Un uomo viene visto aggirarsi in modo sospetto all’alba: non solo cammina ostentando furtività, ma si mette anche costantemente le mani su bocca e naso. Oltre a un grave danno al buongusto, il protagonista della Storia della Colonna Infame, che abbiamo appena incontrato, si muove in clima di peste.

Ergo, è sufficiente essere una persona che si muove in pubblico per sembrare circospetti. Una considerazione che dobbiamo fare è questa: durante la peste del Seicento, la medicina moderna non è ancora intervenuta per spiegare le dinamiche del contagio.

Però, non c’è ombra di dubbio che quell’uomo straniero sia un Untore, che con una pezza o un pennello applica patogeni su superfici, volontariamente, di modo che la gente si ammali.

La confessione

L’uomo viene catturato, e dà inizio a un balletto di confessioni e negazioni, che si può riassumere così:

  1. nega il fatto;
  2. Viene torturato, e confessa;
  3. Di nuovo, nega il fatto, quando ha la lucidità per farlo;
  4. Di nuovo viene torturato, e confessa;
  5. Gli viene chiesto quali siano i suoi complici, e dice di non averne;
  6. Viene nuovamente torturato e fa il nome del complice: il proprio barbiere
  7. A tortura finita, ritratta;
  8. Sotto tortura nuovamente, sciorina una serie lunghissima di nomi, fino ad arrivare a un nobile, il cavalier Padilla.

Ma chi è il cavalier Padilla?

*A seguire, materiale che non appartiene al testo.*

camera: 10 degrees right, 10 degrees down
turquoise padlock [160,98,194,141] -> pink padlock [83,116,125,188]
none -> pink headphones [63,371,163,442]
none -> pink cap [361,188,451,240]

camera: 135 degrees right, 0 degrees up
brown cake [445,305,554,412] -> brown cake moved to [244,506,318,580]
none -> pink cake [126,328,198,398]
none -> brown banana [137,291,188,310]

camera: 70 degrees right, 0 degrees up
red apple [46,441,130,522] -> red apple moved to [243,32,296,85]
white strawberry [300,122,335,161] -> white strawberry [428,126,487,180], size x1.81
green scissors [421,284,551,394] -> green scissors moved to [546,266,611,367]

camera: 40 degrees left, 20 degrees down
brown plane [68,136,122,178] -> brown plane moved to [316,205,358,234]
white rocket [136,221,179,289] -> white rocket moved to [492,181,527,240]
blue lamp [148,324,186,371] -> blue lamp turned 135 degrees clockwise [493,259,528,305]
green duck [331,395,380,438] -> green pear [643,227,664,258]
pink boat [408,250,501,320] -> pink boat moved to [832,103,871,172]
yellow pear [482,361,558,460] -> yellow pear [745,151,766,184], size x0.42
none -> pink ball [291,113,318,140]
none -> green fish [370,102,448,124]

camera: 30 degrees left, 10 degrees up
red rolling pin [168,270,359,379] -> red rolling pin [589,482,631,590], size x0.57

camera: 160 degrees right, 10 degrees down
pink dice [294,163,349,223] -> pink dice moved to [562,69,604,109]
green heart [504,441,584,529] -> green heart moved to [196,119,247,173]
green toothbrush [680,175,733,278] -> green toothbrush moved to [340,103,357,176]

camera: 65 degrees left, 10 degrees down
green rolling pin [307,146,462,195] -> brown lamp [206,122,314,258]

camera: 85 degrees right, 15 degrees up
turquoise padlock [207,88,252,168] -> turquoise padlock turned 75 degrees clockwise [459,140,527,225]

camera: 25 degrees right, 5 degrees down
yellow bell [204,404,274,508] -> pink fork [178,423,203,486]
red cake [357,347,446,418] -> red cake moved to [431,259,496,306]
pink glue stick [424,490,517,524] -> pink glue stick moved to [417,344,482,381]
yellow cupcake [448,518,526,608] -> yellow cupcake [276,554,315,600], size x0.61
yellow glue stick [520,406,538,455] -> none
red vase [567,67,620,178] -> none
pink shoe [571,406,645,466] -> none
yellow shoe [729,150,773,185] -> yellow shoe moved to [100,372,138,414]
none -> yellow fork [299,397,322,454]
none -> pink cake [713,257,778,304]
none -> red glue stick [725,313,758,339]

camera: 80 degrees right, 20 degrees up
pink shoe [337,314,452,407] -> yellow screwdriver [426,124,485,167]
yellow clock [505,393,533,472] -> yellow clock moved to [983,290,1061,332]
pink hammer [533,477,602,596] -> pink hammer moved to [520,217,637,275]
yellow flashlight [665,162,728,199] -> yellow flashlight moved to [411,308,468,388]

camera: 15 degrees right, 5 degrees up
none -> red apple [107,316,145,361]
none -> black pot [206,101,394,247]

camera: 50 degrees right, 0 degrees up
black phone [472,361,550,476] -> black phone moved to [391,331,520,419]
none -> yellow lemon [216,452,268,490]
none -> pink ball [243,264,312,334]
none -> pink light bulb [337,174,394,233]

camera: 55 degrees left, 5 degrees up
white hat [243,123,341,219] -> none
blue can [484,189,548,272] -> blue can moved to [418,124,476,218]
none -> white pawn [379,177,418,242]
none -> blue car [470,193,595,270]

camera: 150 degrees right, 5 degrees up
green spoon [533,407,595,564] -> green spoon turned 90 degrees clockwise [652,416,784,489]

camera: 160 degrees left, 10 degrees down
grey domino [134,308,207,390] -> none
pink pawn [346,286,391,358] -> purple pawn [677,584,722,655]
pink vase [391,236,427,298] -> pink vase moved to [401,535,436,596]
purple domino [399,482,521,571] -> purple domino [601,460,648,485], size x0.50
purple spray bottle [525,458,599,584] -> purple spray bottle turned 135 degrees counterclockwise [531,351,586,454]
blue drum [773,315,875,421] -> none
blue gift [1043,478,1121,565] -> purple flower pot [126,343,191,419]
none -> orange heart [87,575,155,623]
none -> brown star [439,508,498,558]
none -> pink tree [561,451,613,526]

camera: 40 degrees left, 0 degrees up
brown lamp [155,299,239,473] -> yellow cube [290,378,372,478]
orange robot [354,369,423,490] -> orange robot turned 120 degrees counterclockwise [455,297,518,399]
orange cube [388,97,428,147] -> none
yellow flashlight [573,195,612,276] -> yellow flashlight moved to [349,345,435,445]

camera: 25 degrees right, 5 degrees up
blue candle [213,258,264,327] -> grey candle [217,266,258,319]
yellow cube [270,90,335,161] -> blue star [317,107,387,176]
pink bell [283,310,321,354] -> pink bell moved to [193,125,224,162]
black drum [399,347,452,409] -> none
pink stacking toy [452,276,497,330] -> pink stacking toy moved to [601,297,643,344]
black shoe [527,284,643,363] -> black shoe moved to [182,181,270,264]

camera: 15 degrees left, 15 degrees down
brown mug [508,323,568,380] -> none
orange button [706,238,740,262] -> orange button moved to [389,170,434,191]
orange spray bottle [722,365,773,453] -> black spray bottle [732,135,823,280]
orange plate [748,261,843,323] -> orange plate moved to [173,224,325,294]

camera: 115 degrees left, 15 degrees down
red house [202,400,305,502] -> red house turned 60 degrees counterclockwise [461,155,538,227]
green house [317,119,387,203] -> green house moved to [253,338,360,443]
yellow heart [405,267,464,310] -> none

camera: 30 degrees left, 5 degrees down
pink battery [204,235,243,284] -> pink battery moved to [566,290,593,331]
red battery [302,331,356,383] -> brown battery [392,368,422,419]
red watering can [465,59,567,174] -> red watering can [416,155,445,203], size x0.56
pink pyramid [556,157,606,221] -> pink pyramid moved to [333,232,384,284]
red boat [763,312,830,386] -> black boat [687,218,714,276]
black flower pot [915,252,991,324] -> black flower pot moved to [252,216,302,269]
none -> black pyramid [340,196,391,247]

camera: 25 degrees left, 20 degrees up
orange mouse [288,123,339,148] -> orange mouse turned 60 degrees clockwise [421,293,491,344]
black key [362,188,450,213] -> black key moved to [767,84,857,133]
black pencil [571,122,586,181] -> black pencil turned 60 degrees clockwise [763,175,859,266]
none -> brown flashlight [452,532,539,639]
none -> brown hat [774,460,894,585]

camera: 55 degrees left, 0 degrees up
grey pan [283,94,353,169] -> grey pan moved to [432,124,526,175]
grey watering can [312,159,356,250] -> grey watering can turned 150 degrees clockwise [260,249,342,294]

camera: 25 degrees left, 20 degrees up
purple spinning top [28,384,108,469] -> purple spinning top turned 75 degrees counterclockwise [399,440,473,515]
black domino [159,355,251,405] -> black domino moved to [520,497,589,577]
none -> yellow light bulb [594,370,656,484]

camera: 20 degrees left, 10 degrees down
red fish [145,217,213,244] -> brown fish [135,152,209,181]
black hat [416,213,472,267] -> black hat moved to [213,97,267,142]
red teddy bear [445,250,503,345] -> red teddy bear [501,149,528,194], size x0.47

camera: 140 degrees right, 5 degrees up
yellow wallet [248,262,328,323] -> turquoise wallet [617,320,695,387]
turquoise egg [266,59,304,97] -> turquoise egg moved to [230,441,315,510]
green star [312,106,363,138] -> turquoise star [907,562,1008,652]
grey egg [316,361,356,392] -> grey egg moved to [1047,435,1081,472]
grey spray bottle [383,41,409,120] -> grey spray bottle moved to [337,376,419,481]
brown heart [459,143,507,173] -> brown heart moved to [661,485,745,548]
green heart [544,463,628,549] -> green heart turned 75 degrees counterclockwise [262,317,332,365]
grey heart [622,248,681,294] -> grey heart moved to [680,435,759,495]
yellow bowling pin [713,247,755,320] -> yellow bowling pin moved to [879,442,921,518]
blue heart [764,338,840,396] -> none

Un nobile spagnolo, che le guardie non possono aggredire impunemente con i loro vestiti di lana cotta. Interrogato, il cavaliere nega il fatto, e continua a negarlo fino alla fine.

Risultato dell’operazione: tutti gli imputati vengono condannati, tranne il cavalier Padilla. La bottega del barbiere viene rasa al suolo, e su di essa viene posta una colonna, che spiega come in quella sede abitasse e operasse un Untore.

La condanna della superstizione

Una condanna precisa, quella di Manzoni, che si dirige non solo all’ignoranza e alla cattiva applicazione del buonsenso, ma anche al cuore di tutti i malintesi: la superstizione.

La superstizione, dogmatica e senza prove, ha condotto degli innocenti a una condanna, che non ha nemmeno salvato dal contagio.

Anzi, ha contribuito a fomentare il clima di astio sociale e scarsa collaborazione, come – parola di Manzoni – avviene di solito durante i periodi di grande crisi.

E oggi? Nonostante alcuni episodi di negazionismo e di pura idiozia, sono molto felice che non siamo ricaduti nel ciclo infinito delle condanne agli untori.

Forse siamo davvero una società migliore. L’importante è tenere alta la guardia sulle colonne infami.